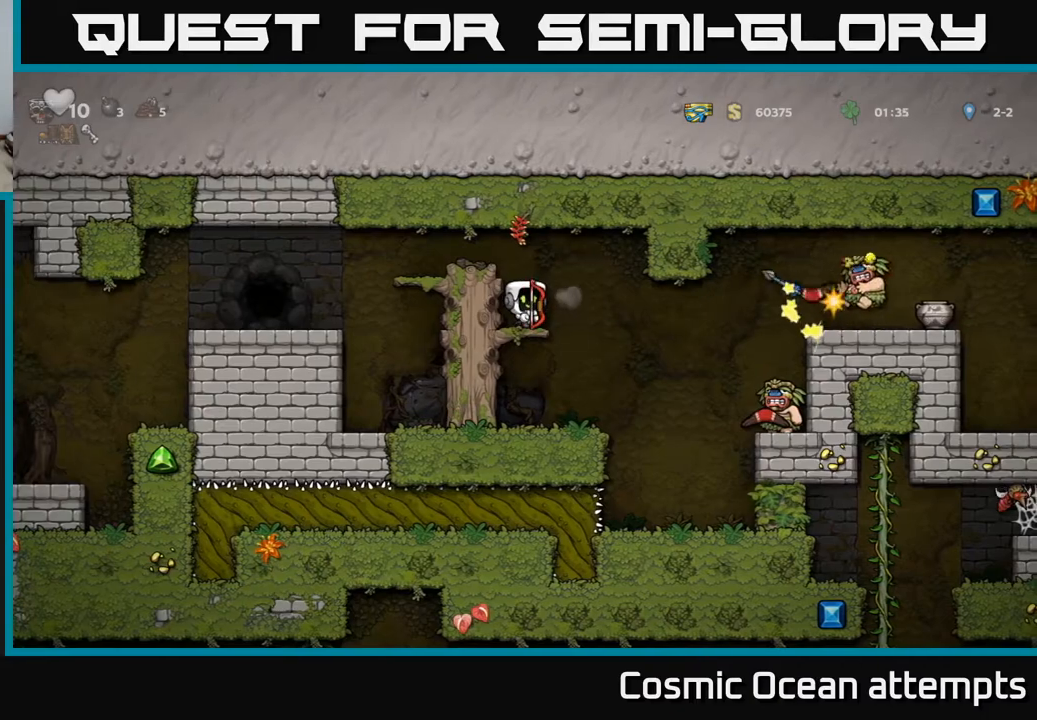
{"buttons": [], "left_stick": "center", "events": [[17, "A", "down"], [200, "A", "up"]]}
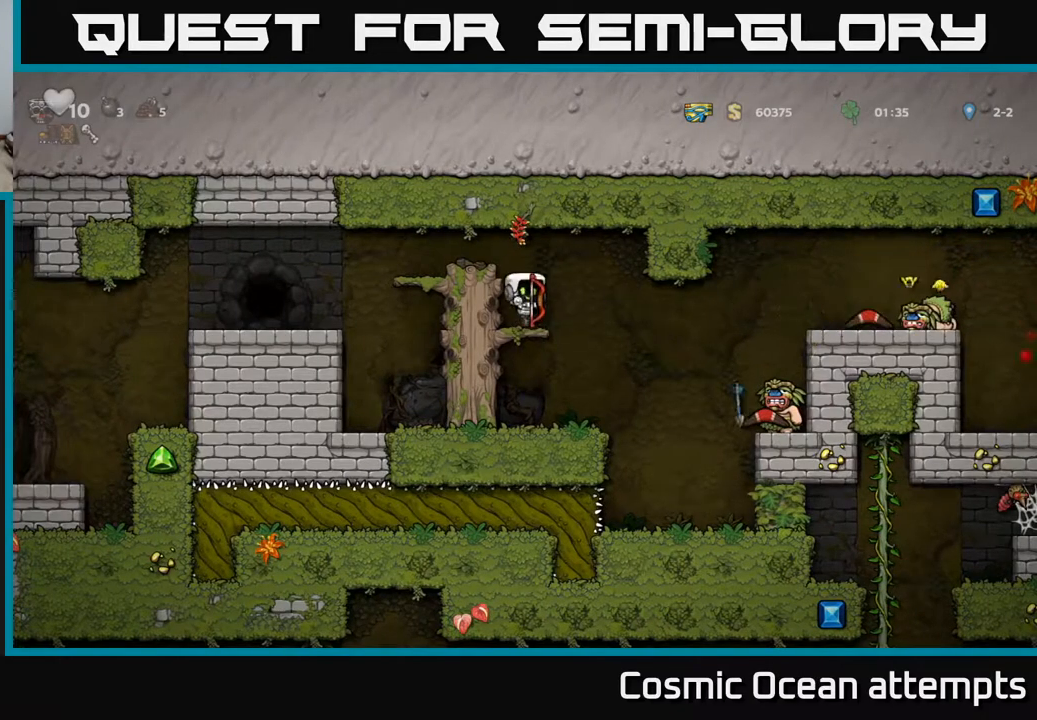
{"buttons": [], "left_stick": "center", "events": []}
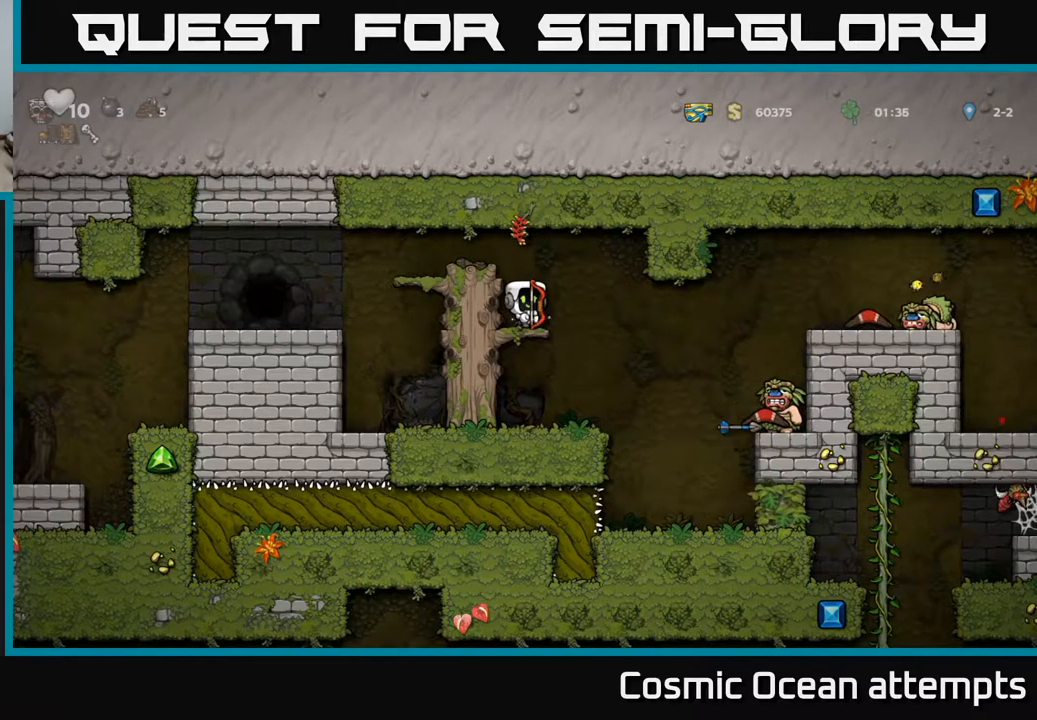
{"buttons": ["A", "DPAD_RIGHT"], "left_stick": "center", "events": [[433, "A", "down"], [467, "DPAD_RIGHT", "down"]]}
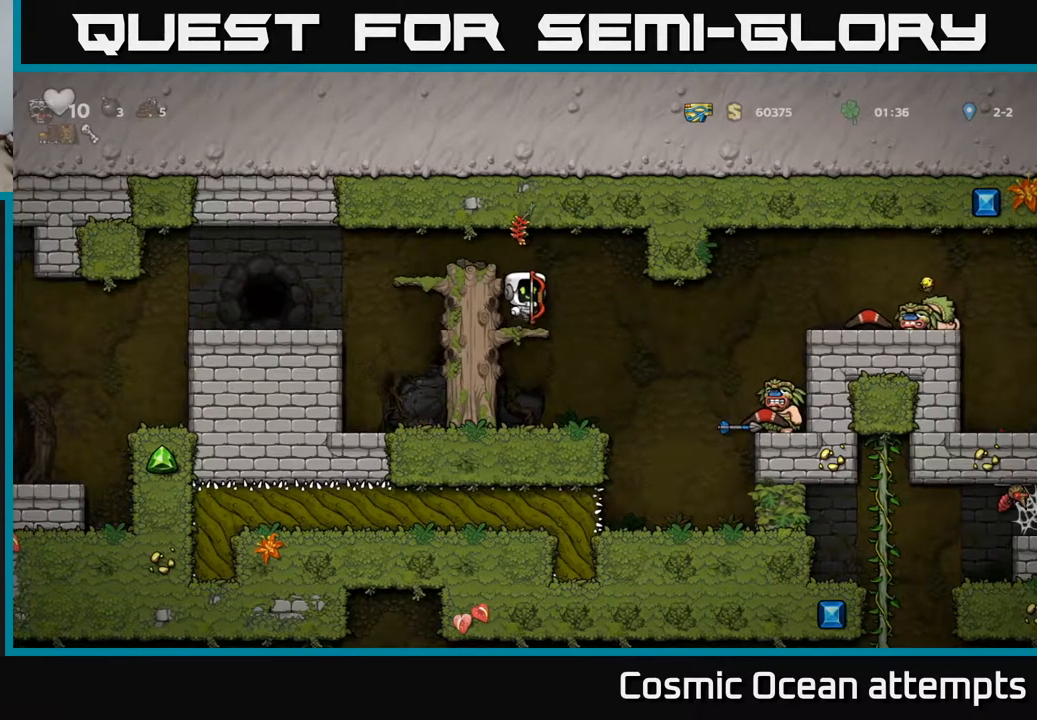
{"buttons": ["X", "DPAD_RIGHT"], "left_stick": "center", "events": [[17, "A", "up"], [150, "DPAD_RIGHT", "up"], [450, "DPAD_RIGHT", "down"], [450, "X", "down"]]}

• What is required
Copy the listing above exactly, minus the pictures.

• Solution to this task
{"buttons": [], "left_stick": "center", "events": [[17, "A", "down"], [200, "A", "up"]]}
{"buttons": [], "left_stick": "center", "events": []}
{"buttons": ["A", "DPAD_RIGHT"], "left_stick": "center", "events": [[433, "A", "down"], [467, "DPAD_RIGHT", "down"]]}
{"buttons": ["X", "DPAD_RIGHT"], "left_stick": "center", "events": [[17, "A", "up"], [150, "DPAD_RIGHT", "up"], [450, "DPAD_RIGHT", "down"], [450, "X", "down"]]}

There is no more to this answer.